Послевоенные подростки, сами того не ведая, росли и на великом, и на чудовищно плохом заграничном кино, о котором ни разу не слышали сколько-нибудь квалифицированного суждения (правда, Тарзаньи повадки и особенно клич стали кодом отроческого свободолюбия, смешанного с лютой дикостью, что преследовалось официальным общественным вкусом, поскольку почиталось «западным» и лежало в корневой системе повсеместно осуждаемых в пятидесятые годы «стиляг»). Надо признаться, барахла было много, но профессионального, сделанного редко со вкусом, однако всегда с умением и чувством стиля. Особенно гнетущими и вместе завлекательными были фильмы, где герои непрерывно пели, как в мюзикле или оперетте, только серьезно, задушевно и вовсе не смешно. Утешались костюмами и красивой жизнью.
Особый сюжет — наши фильмы про войну.
Жестокий и серьезный фильм Фридриха Эрмлера «Она защищает родину» (1943) с Марецкой в главной роли. В нем было немало действительно жестокого и страшного, почти не звучала «партийная тема». Может быть, именно поэтому он получил Сталинскую премию лишь в либеральном 1946 году, а «Секретарь райкома» Пырьева — картина куда более оптимистическая и мало напоминавшая реальность — сразу же, в 1942-м. И пронзительный (пусть наивный и мелодраматичный!) фильм «Два бойца» Л. Лукова (1943), где впервые и навсегда спел «Темную ночь» Богословского Марк Бернес и откуда ушла почти в фольклор «одесская» песня о Косте-моряке. Все эти картины показывались нечасто и словно неохотно, говорили о них мало, их будто ссылали в прошлое вслед за реальной войной. Вместо того фабриковались картины о русских военачальниках, о Сталине-полководце, венцом чего стала эпическая двухсерийная картина «Падение Берлина» Чиаурели по сценарию Петра Павленко (1949), где Сталин чуть ли не в первый день Победы, как истинный deus ex machina, прилетал в белом кителе с маршальскими погонами на самолете в покоренный Берлин и братался с героями войны. Ирония касательно подобных фильмов стала уже общим местом, но ведь это смешное ныне и неприличное триумфальное кино, увы, получало и международное признание. «Клятва» того же М. Чиаурели (1946) — о подвигах и величии Сталина — обрела премию на Международном кинофестивале в Венеции. Речь не о реальном признании поэтики таких фильмов, но об устойчивости мифа о советской культуре и Сталине, культивировавшегося на Западе со времен Ромена Роллана, о заигрывании с нами высоких жюри, о лукавых международных интригах.
Великая загадка: как фронтовики могли смотреть картонные и лживые фильмы о войне (их было много)? Скорее, понятно, что любовались музыкальными утопиями («В шесть часов вечера после войны»), но ведь встречались и картины с претензией на правду.

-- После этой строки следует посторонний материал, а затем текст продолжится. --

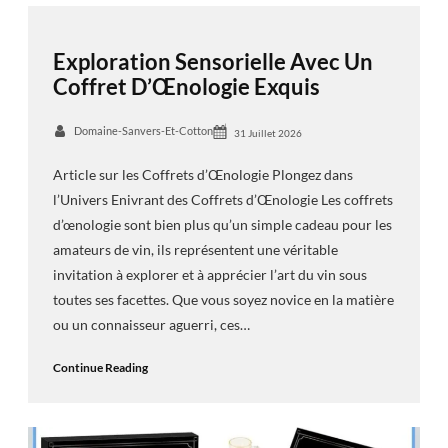
Exploration Sensorielle Avec Un
Coffret D’Œnologie Exquis
Domaine-Sanvers-Et-Cotton
31 Juillet 2026
Article sur les Coffrets d’Œnologie Plongez dans
l’Univers Enivrant des Coffrets d’Œnologie Les coffrets
d’œnologie sont bien plus qu’un simple cadeau pour les
amateurs de vin, ils représentent une véritable
invitation à explorer et à apprécier l’art du vin sous
toutes ses facettes. Que vous soyez novice en la matière
ou un connaisseur aguerri, ces…
Continue Reading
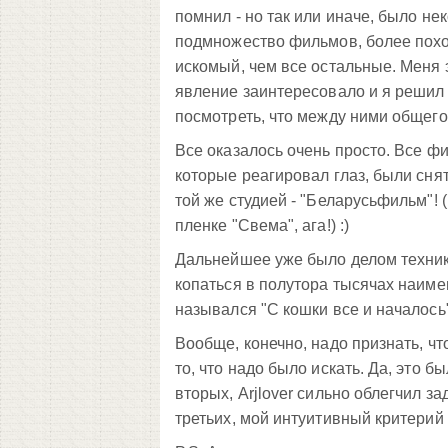
помнил - но так или иначе, было не
подмножество фильмов, более пох
искомый, чем все остальные. Меня 
явление заинтересовало и я решил
посмотреть, что между ними общего
Все оказалось очень просто. Все ф
которые реагировал глаз, были сня
той же студией - "Беларусьфильм"! (
пленке "Свема", ага!) :)
Дальнейшее уже было делом техник
копаться в полутора тысячах наим
назывался "С кошки все и началось"
Вообще, конечно, надо признать, чт
то, что надо было искать. Да, это б
вторых, Arjlover сильно облегчил за
третьих, мой интуитивный критерий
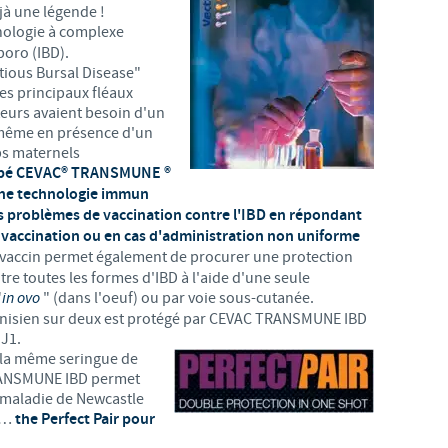
éjà une légende !
ologie à complexe
oro (IBD).
ious Bursal Disease"
des principaux fléaux
teurs avaient besoin d'un
même en présence d'un
ps maternels
ppé CEVAC® TRANSMUNE ®
 une technologie immun
s problèmes de vaccination contre l'IBD en répondant
accination ou en cas d'administration non uniforme
vaccin permet également de procurer une protection
ntre toutes les formes d'IBD à l'aide d'une seule
"
in ovo
" (dans l'oeuf) ou par voie sous-cutanée.
unisien sur deux est protégé par CEVAC TRANSMUNE IBD
 J1.
 la même seringue de
ANSMUNE IBD permet
a maladie de Newcastle
o …
the Perfect Pair pour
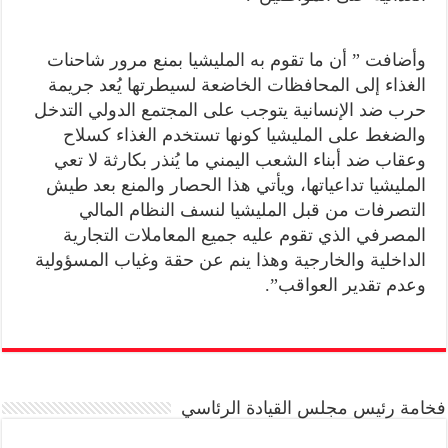
وأضافت ” أن ما تقوم به المليشيا بمنع مرور شاحنات
الغذاء إلى المحافظات الخاضعة لسيطرتها يُعد جريمة
حرب ضد الإنسانية يتوجب على المجتمع الدولي التدخل
والضغط على المليشيا كونها تستخدم الغذاء كسلاح
وعقاب ضد أبناء الشعب اليمني ما يُنذر بكارثة لا تعي
المليشيا تداعياتها، ويأتي هذا الحصار والمنع بعد طيش
التصرفات من قبل المليشيا لنسف النظام المالي
المصرفي الذي تقوم عليه جميع المعاملات التجارية
الداخلية والخارجية وهذا ينم عن حقة وغياب المسؤولية
وعدم تقدير العواقب”.
فخامة رئيس مجلس القيادة الرئاسي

Наверное, срабатывала привычка к тому, что миф — существеннее и надежнее реальности и что кино не имеет и не должно иметь отношения к действительности.
Пьяные откровения фронтовиков (трезвые люди
Наступало время ожесточенной наркотизирующей «борьбы за мир», борьбы против «поджигателей войны», куда было вложено столько благородных порывов, подвижничества, коварства, политического интриганства, самоотверженности и карьеризма; об этом писалось и произносилось столько искренних и неискренних слов, что вряд ли нынче мы готовы разобраться в этой длинной и запутанной истории. Я уже упоминал о пьесе Симонова «Русский вопрос» и о том многом, что из этого выросло, расти продолжало. Являлись миру совершенно хамские сочинения, вроде «Поджигателей» (1949) и «Заговорщиков» (1951) Николая Шпанова — автора упоминавшейся уже книги «Первый удар»… Конечно же, весь мой скепсис — поздний, тогда все воспринималось доверчиво и восторженно. А мама старалась ни в чем меня не разочаровывать, да и сама старалась верить, может, иногда и верила. Не знаю.
Словом, борьба, непрерывная борьба — «за что-то», «с кем-то», «против кого-то». Не помню хоть какого-то перерыва, просвета, чтобы не было лютого врага, причем как только к какому-то недругу начинали привыкать, отыскивался другой. Я не пишу политико-историческое исследование, но стоит заметить: наша истерическая страсть к переоценкам все еще не дает возможности представить себе реальное положение вещей. Была ведь в послевоенные годы в США Комиссия по расследованию антиамериканской деятельности, и Чаплину пришлось уехать. Разумеется, репрессий, подобных нашим, там не случалось и случиться не могло. Но в том историческом противостоянии святых праведников не оказалось ни с одной стороны.